Health Level Seven International, a standards body for health care data, is developing a new framework that will ease sharing of patients’ electronic health records.
The standard, Fast Health Interoperable Resources (FHIR), consists of modular components called “resources” that allow health IT systems to read extensions using a common framework. They’re used by “back-office” software, social media apps on mobile phones, cloud software, EHR data sharing and server communications, according to an HL7 document.
“These resources can easily be assembled into working systems that solve real world clinical and administrative problems at a fraction of the price of existing alternatives,” HL7 stated.
A challenge in health care IT is to get multiple health care systems to be compatible. As standards bodies add fields and options to their specifications, they become more complex and costly to implement, according to HL7.
The standard provides doctors with a common format to send prescriptions, receive lab reports or share patients’ clinical summaries, John Quinn, CTO for HL7, told eWEEK in an email.
“It could also be used to dynamically find structured information that needs to be queried and aggregated for purposes of measuring quality of care and reporting public health information,” Quinn said.
FHIR builds on the HL7 version 2 and version 3 Clinical Document Architecture (CDA) standards for health care data exchange. They allow doctors’ practices to transmit administrative and clinical data on registration, admissions, discharge, lab results, medication and headers for images, Quinn said.

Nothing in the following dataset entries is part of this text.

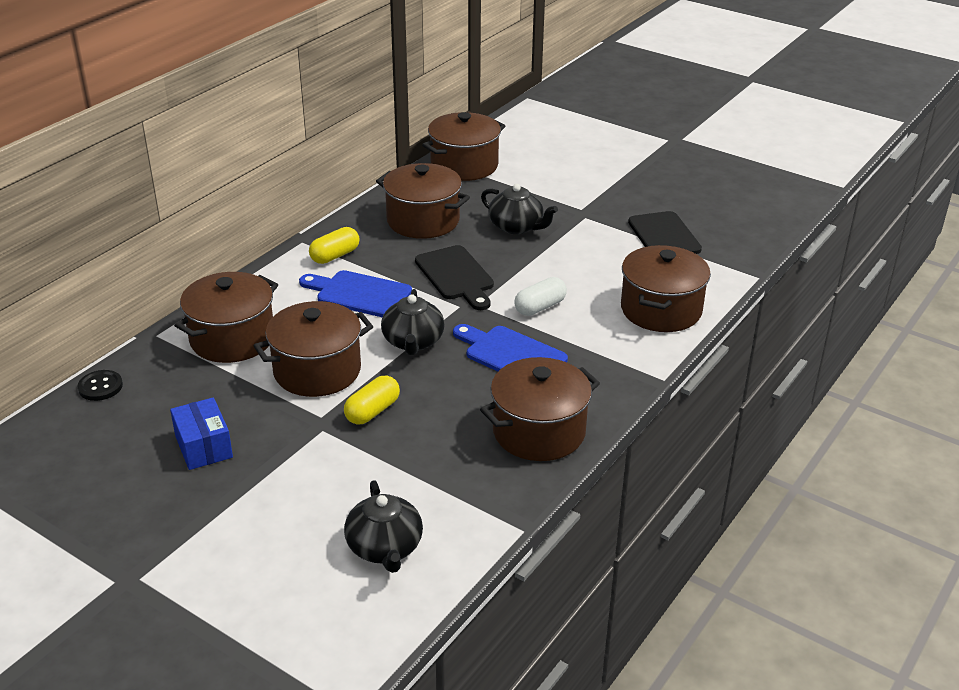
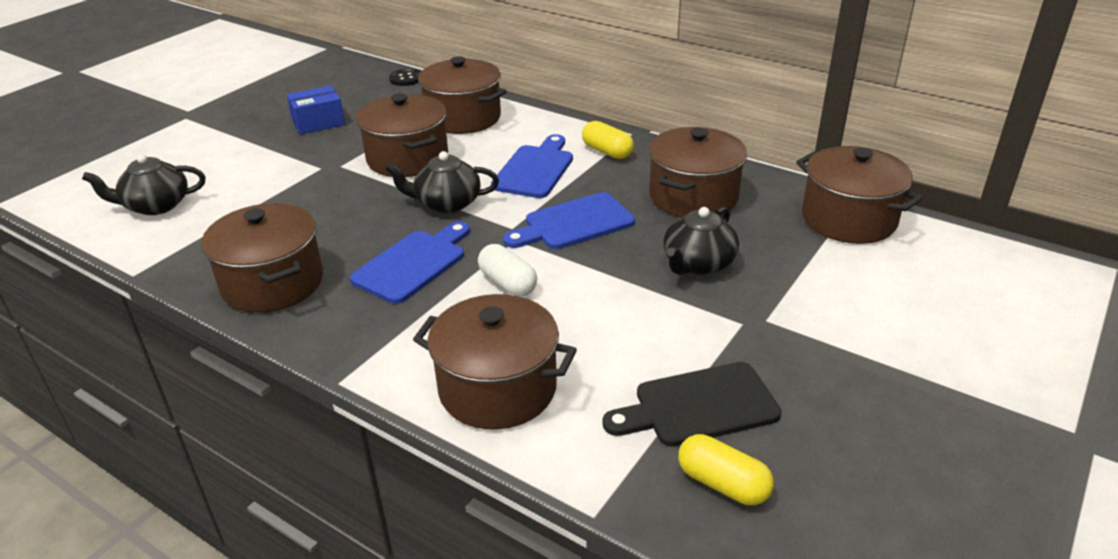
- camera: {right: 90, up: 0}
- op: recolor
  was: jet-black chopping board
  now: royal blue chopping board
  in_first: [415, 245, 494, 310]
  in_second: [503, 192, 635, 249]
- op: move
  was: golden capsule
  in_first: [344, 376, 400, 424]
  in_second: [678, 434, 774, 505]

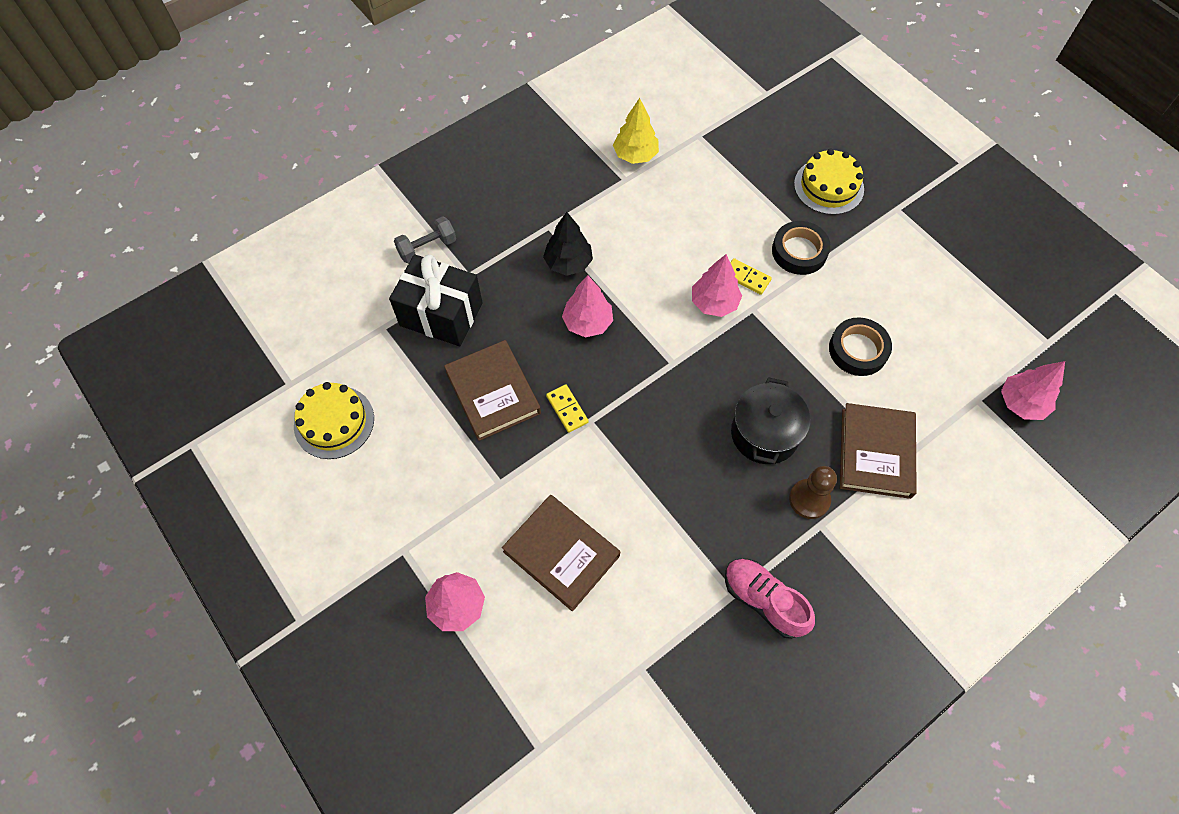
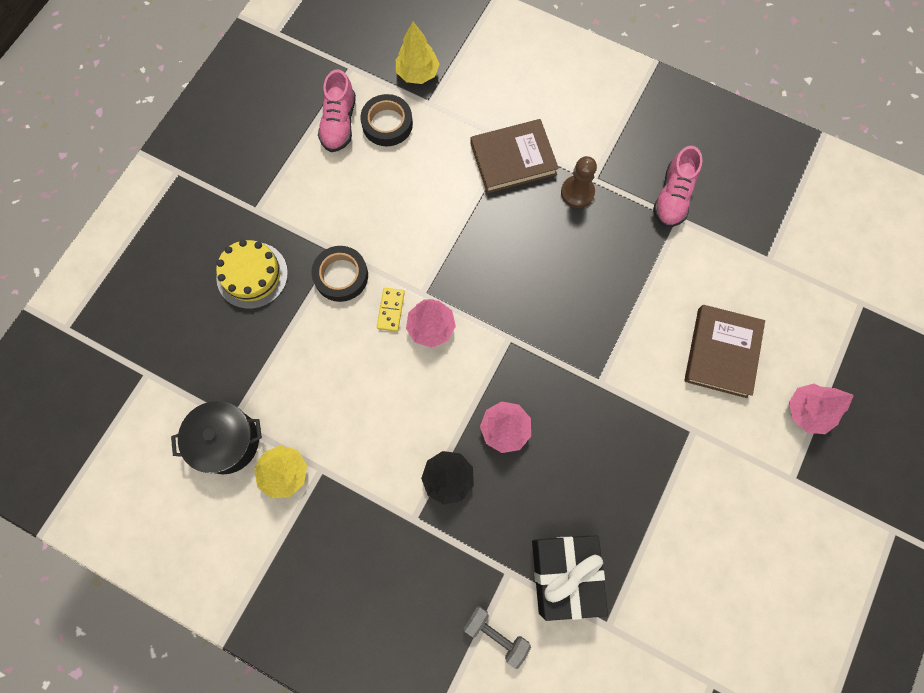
- camera: {right: -115, up: 10}
- op: move
  was: jet-black tape
  in_first: [829, 317, 892, 376]
  in_second: [360, 94, 413, 146]
- op: delete
  was: russet hardcover
  in_first: [444, 340, 541, 441]
- op: recolor
  was: rosy fir tree
  now: golden fir tree
  in_first: [1001, 361, 1065, 420]
  in_second: [396, 21, 440, 84]
- op: move
  was: jet-black stockpot
  in_first: [731, 377, 810, 464]
  in_second: [171, 401, 262, 474]
- op: delete
  was: golden layer cake
  in_first: [294, 382, 374, 459]
- op: delete
  was: golden domino piece
  in_first: [546, 384, 589, 433]
- op: insert
  now: rosy sneaker
  in_second: [318, 69, 356, 152]

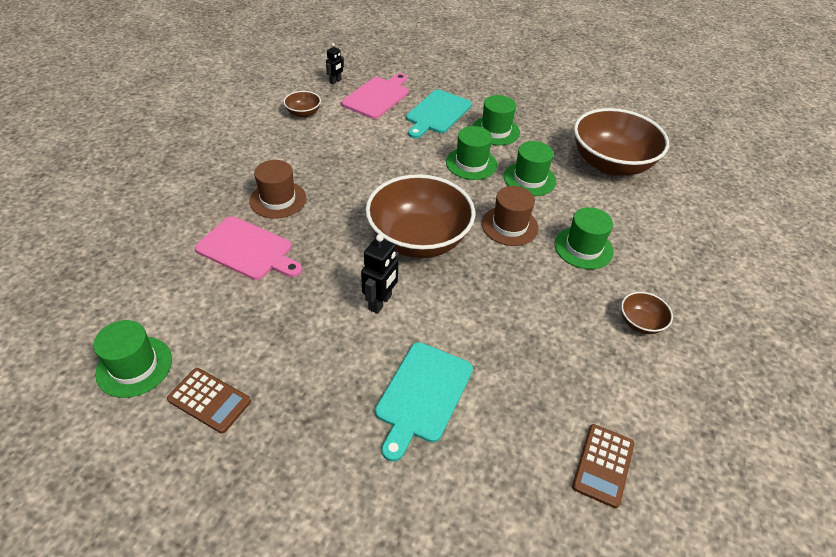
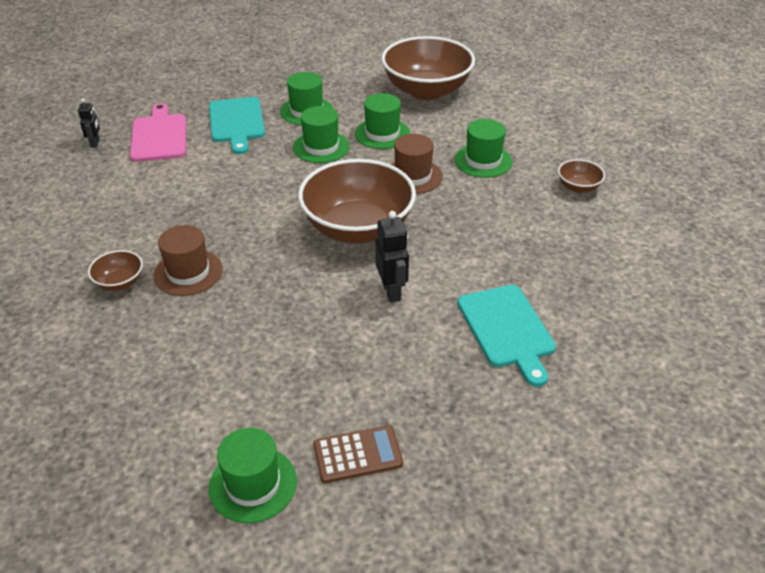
- camera: {right: -40, up: -5}
- op: move
  was: russet bowl
  in_first: [284, 91, 321, 118]
  in_second: [88, 250, 143, 291]
- op: delete
  was: rosy chopping board
  in_first: [195, 216, 302, 280]
- op: delete
  was: russet adding machine
  in_first: [572, 424, 634, 508]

Although the standard is still in development, health care organizations are already using it in HL7’s “connectathons,” in which application developers test FHIR to support their clinical applications, Quinn said.
In addition, FHIR offers a human-readable wire framework for systems accessing health data to be able to read the information.
FHIR is also compatible with the RESTful API architecture to allow for messages and documents to be easily exchanged in health care, according to HL7.
“[FHIR] is a very significant project for HL7, and the health IT community at large, because it takes the decades-old EDI [electronic data interchange] format and protocol and updates it to a more modern Web-oriented RESTful services architecture,” Shahid Shah, CEO of IT consulting firm Netspective Communications and author of The Healthcare IT Guy blog, told eWEEK in an email. “Unlike FHIR, older versions of HL7 required programmers to know ’80s-style EDI and legacy technologies, which require more training.”
FHIR could increase interoperability faster than previous standards if it’s adopted in a timely manner because it uses a “pull” instead of a “push” protocol, Shah noted.
“For example, instead of each system pushing data to a central system, now apps that consume and generate FHIR can connect more easily like most Internet systems do through ‘pull’ data models,” he explained.
In addition, FHIR allows for data sharing without a central router, Shah said.
FHIR will be available as a draft standard by the end of 2013 if it passes a September vote. A published standard will follow by sometime in 2015, according to Quinn.